Top of Supplied text
Good documentation is usually the most visible sign of what separates a solid contribution from a quick and dirty hack. If you take the time and care necessary to produce it, you'll find you're already 85% of the way to having your patch accepted with most developers.
Your patch should include cover notes explaining why you think the patch is necessary or useful. This is explanation directed not to the users of the software but to the maintainer to whom you are sending the patch.
The note can be short — in fact, some of the most effective cover notes I've ever seen just said "See the documentation updates in this patch". But it should show the right attitude.
The right attitude is helpful, respectful of the maintainer's time, quietly confident but unassuming. It's good to display understanding of the code you're patching. It's good to show that you can identify with the maintainer's problems. It's also good to be up front about any risks you perceive in applying the patch. Here are some examples of the sorts of explanatory comments that I like to see in cover notes:
" I've seen two problems with this code, X and Y. I fixed problem X, but I didn't try addressing problem Y because I don't think I understand the part of the code that I believe is involved. "
" Fixed a core dump that can happen when one of the foo inputs is too long. While I was at it, I went looking for similar overflows elsewhere. I found a possible one in blarg.c, near line 666. Are you sure the sender can't generate more than 80 characters per transmission? "
" Have you considered using the Foonly algorithm for this problem? There is a good implementation at <http://www.somesite.com/~jsmith/foonly.html>. "
" This patch solves the immediate problem, but I realize it complicates the memory allocation in an unpleasant way. Works for me, but you should probably test it under heavy load before shipping. "
" This may be featurititis, but I'm sending it anyway. Maybe you'll know a cleaner way to implement the feature. "
Usually as a maintainer, I will want to have strong confidence that I understand your changes before merging them in. This isn't an invariable rule; if you have a track record of good work, with me I may just run a casual eyeball over the changes before checking them in semi-automatically. But everything you can do to help me understand your code and decrease my uncertainty increases your chances that I will accept your patch.
Good comments in your code help me understand it. Bad comments don't.
Here's an example of a bad comment:
/* norman newbie fixed this 13 Aug 2009 */ |
This conveys no information. It's nothing but a muddy territorial bootprint you're planting in the middle of my code. If I take your patch (which you've made less likely) I'll almost certainly strip out this comment. If you want a credit, include a patch band for the project NEWS or HISTORY file. I'll probably take that.
Bottom of Supplied text
Top of Dataset excerpts
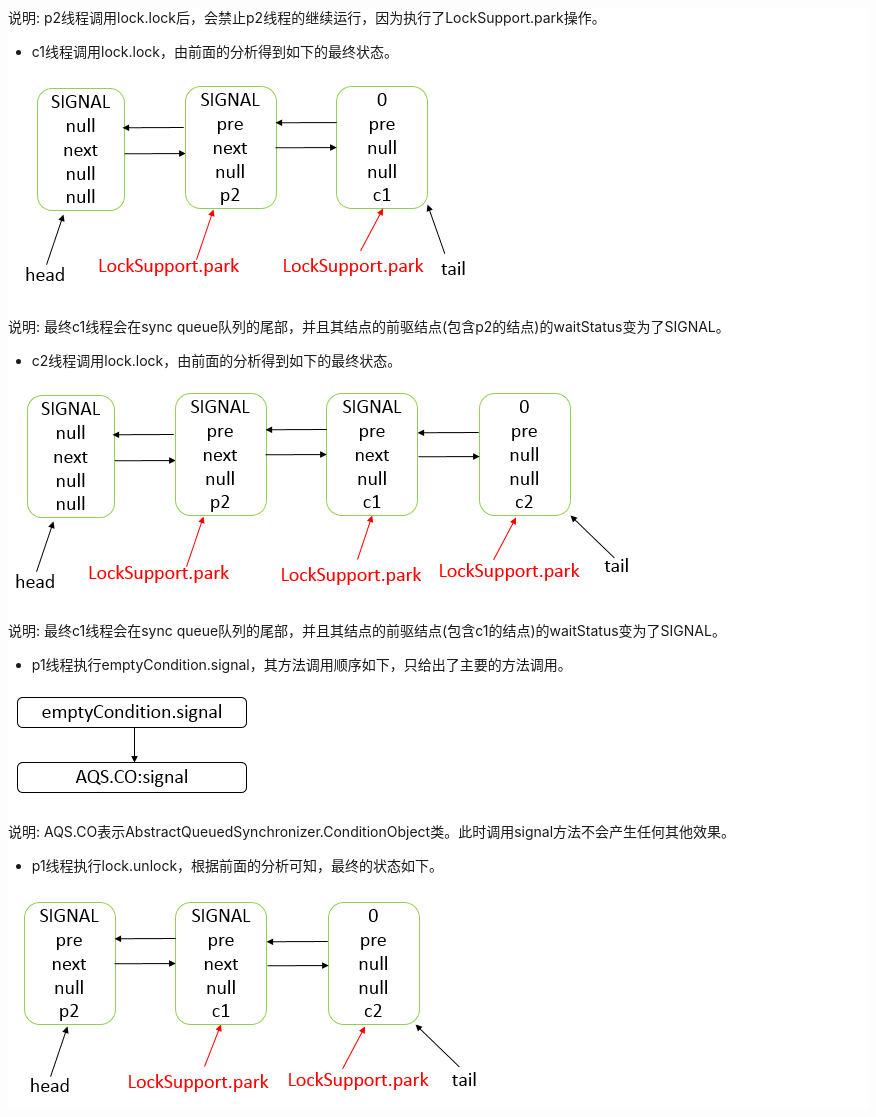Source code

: 说明: p2线程调用lock.lock后，会禁止p2线程的继续运行，因为执行了LockSupport.park操作。

- c1线程调用lock.lock，由前面的分析得到如下的最终状态。

![image](img_JUC%E9%94%81%20%E9%94%81%E6%A0%B8%E5%BF%83%E7%B1%BBAQS%E8%AF%A6%E8%A7%A3/java-thread-x-juc-aqs-12.png)

说明: 最终c1线程会在sync queue队列的尾部，并且其结点的前驱结点(包含p2的结点)的waitStatus变为了SIGNAL。

- c2线程调用lock.lock，由前面的分析得到如下的最终状态。

![image](img_JUC%E9%94%81%20%E9%94%81%E6%A0%B8%E5%BF%83%E7%B1%BBAQS%E8%AF%A6%E8%A7%A3/java-thread-x-juc-aqs-13.png)

说明: 最终c1线程会在sync queue队列的尾部，并且其结点的前驱结点(包含c1的结点)的waitStatus变为了SIGNAL。

- p1线程执行emptyCondition.signal，其方法调用顺序如下，只给出了主要的方法调用。

![image](img_JUC%E9%94%81%20%E9%94%81%E6%A0%B8%E5%BF%83%E7%B1%BBAQS%E8%AF%A6%E8%A7%A3/java-thread-x-juc-aqs-14.png)

说明: AQS.CO表示AbstractQueuedSynchronizer.ConditionObject类。此时调用signal方法不会产生任何其他效果。

- p1线程执行lock.unlock，根据前面的分析可知，最终的状态如下。

![image](img_JUC%E9%94%81%20%E9%94%81%E6%A0%B8%E5%BF%83%E7%B1%BBAQS%E8%AF%A6%E8%A7%A3/java-thread-x-juc-aqs-15.png)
Bottom of Dataset excerpts
__Written task__
Write out the passage of the text on patch cover notes that opens with the words "Good documentation is" and closes with "the right attitude.", substituting "covering letters" for "cover notes" throughout.

__Answer to this problem__
Good documentation is usually the most visible sign of what separates a solid contribution from a quick and dirty hack. If you take the time and care necessary to produce it, you'll find you're already 85% of the way to having your patch accepted with most developers.
Your patch should include covering letters explaining why you think the patch is necessary or useful. This is explanation directed not to the users of the software but to the maintainer to whom you are sending the patch.
The note can be short — in fact, some of the most effective covering letters I've ever seen just said "See the documentation updates in this patch". But it should show the right attitude.